Haber Merkezi
Adını antik çağda yaşamış Tarsuslu filozoftan alan Aratos dergisi, yeni kitaplar yayınlamayı sürdürüyor. Aratos dergisince şu ana kadar 75 ayrı basım kitap yayınlandı. Çoğu Tarsus tarihi ve kültürünü yansıtan kitaplara ‘Toroslarda Bir Çukurova Yazlığı: Namrun Yaylası (Çamlıyayla)’ kitabı eklendi. Aratos felsefe dergisi yayın yönetmeni gazeteci-yazar Uğur Pişmanlık’ın yazdığı “Toroslarda Bir Çukurova Yazlığı: Namrun Yaylası (Çamlıyayla)’ adlı çalışma Aratos Yayınları’ndan çıktı. Edinilen bilgiye göre, ‘Toroslarda Bir Çukurova Yazlığı: Namrun Yaylası (Çamlıyayla)’ Tarsus’un bir yaylası olan Namrun’un tarihi, yayla yaşamı ve yayla kültürü, yaylanın lezzetleri, iğne oyalarından, festivallerine kadar çok yönlü bir kitap olmuş. Uğur Pişmanlık Namrun Yaylası kitaba dair görüşlerini şu şekilde paylaşıyor, “Namrun Yaylası, şimdiki adıyla Çamlıyayla. Her ne kadar adı değişmişse de Torosların eteğindeki platoda kurulu bu yazlık yerleşim, bizim için de, yöre insanı için de hala Namrun’dur. Çamlıyayla devletin koyduğu isimdir. Namrun adı ise binlerce yıldır halkın koyduğu ve kullandığı isimdir. Namrun Yaylası’na dair orada, burada, dergilerde yayınlanmış pek çok yazıya ulaşmak mümkün.

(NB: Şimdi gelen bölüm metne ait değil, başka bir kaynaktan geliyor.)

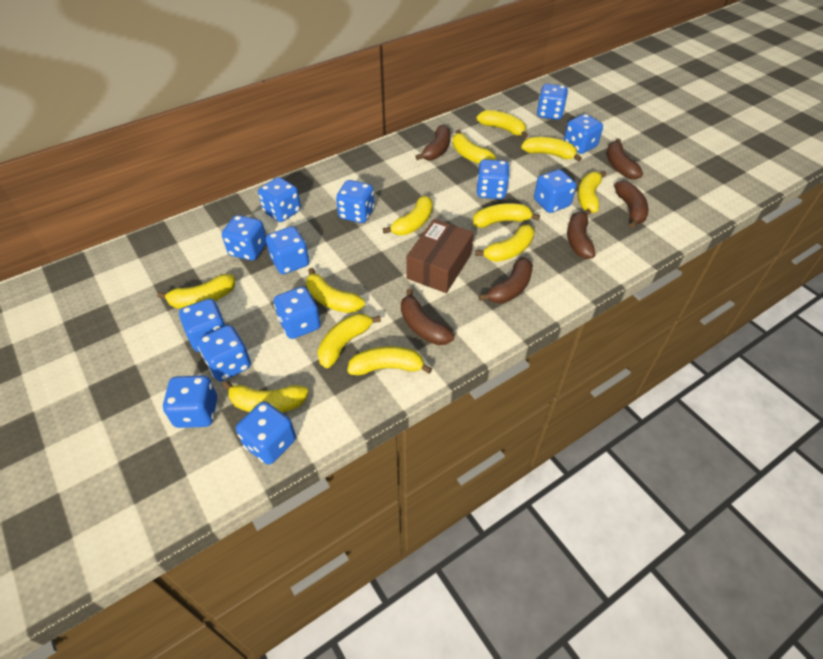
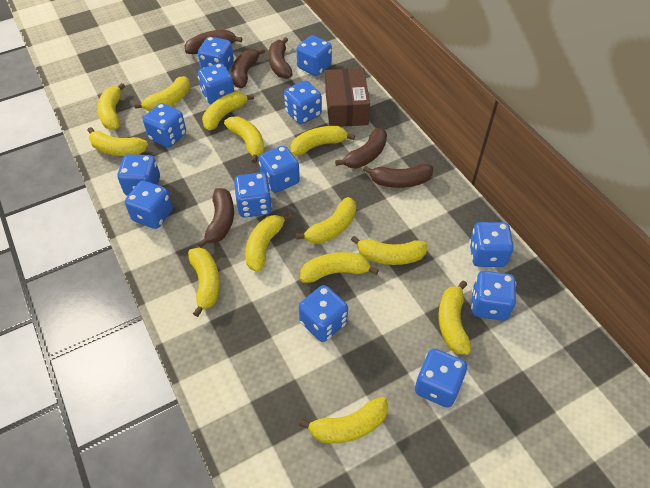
yellow banana: [157,274,235,308] [223,381,309,412] [306,268,365,313] [317,314,381,368] [347,346,432,376] [383,196,433,235] [452,130,496,164] [473,203,540,228] [475,224,535,262] [476,110,528,138] [521,137,582,162] [578,171,607,213] = 12 -> [87,127,148,156] [97,83,125,130] [134,76,190,111] [188,248,220,317] [202,92,254,131] [224,117,265,163] [245,213,292,272] [291,126,355,155] [296,197,356,244] [299,397,388,443] [300,252,379,283] [351,236,428,265] [438,280,471,355] = 13

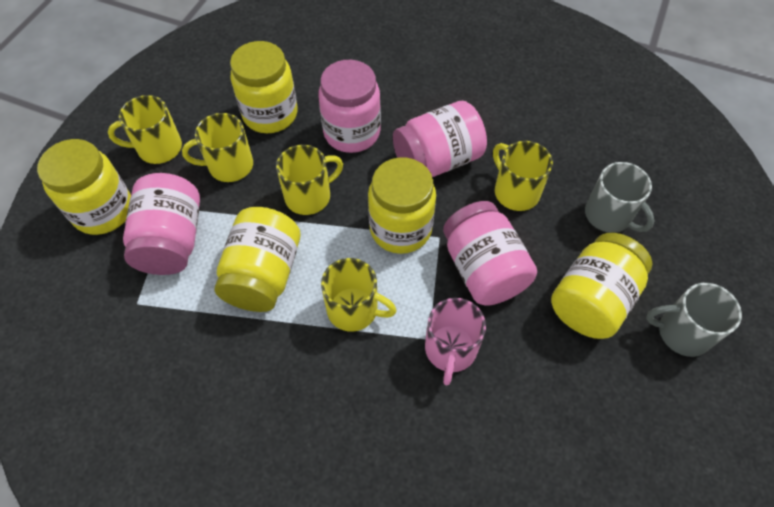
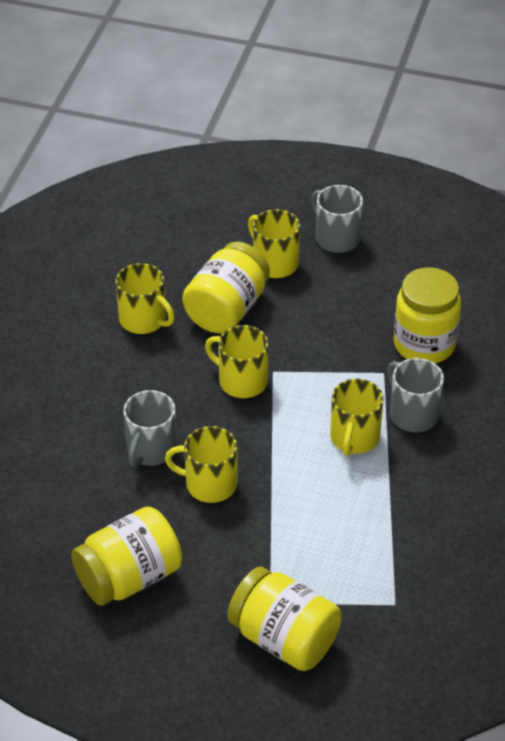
grey mug: [585,162,654,233] [646,283,742,357] = 2 -> [123,390,177,467] [311,185,363,253] [387,358,444,432] = 3
pink jar: [123,173,200,275] [318,60,381,153] [393,101,487,177] [443,201,537,306] = 4 -> none = 0
pink mug: [425,298,486,386] = 1 -> none = 0
yellow jar: [37,139,131,235] [215,207,301,312] [230,41,298,133] [368,157,436,254] [551,233,652,339] = 5 -> [71,506,182,606] [182,242,270,334] [227,567,342,671] [393,267,461,363] = 4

Ancak Namrun Yaylası’la ilgili bir kitap bulunmuyor. İşte bu çalışma, Namrun Yaylası tarihi ve kültürü ile toplumsal yaşayışının yanı sıra keyifli metinlerden oluşan derli toplu bir Namrun kitabı olsun istedim”
Pişmanlık, Toroslarda bir yazlık olan Namrun Yaylasının büyük bir zenginlik olduğunu dile getirerek, “Toroslarda Bir Çukurova Yazlığı: Namrun Yaylası” kitabımda, en azından meraklısına ve okuruna Namrun Yaylası’na vadilerine dair bir bilgi paylaşımını amaçladık. Tarihinden, coğrafyasına, kültüründen, çeşmelerine, damak tatlarından, buraya dair yazılmış şiirlere kadar çeşitli zamanlarda farklı imzaların metinlerini bir araya getirdiğimiz Namrun Yaylası kitabının, okuyucuyu bilgilendirmenin yanı sıra kalıcılık da kazanmasını arzuladık. Burada yaşayan ya da yaylacı olan pek çok insan gibi çocukluğumda ve gençlik yıllarımda, Namrun Yaylası’na dair güzel anılarımız var. Yakın zamanlarda yaylada kuyudan su çeker akşamları gaz lambası ya da gemici feneri ışığında oturur çay içer ve sohbet ederdik. Şimdi yaylaya çıkanlar, lüks konutlarla yaptıranlar klimasını, dev ekran televizyonunu, kentteki kullandığı ne kadar elektrikli, otomatik ev eşyası varsa taşıyor. Yayla, yayla olmaktan çıkıyor.
Geliştirilerek güncellenmiş ikinci baskısını yaptığımız “Toroslarda Bir Çukurova Yazlığı: Namrun Yaylası” kitabında yazılarını kullandığım ve bugün aramızda olmayan Prof. Dr. Cavit Orhan Tütengil’i ve şair Adnan Yücel’i sonsuz saygı ve teşekkürlerimle anıyorum. Yine ve yazı ve fotoğraflarıyla da katkıda bulunan, yazar Ayşe Kilimci, Nurlu Erkan hanıma, gazeteci Oral Çalışlar, emekli Savcı Osman Homurlu ile Diş Hekimi Erkan Özaydın’a teşekkür ederim. Namrun Yaylasında bu kitaba sığamayacak kadar büyük bir zenginlik var. Bu toplumsal ve kültürel zenginliğin izlerini birazda olsa bu kitapta bulacağınızı umuyorum.” diye konuştu.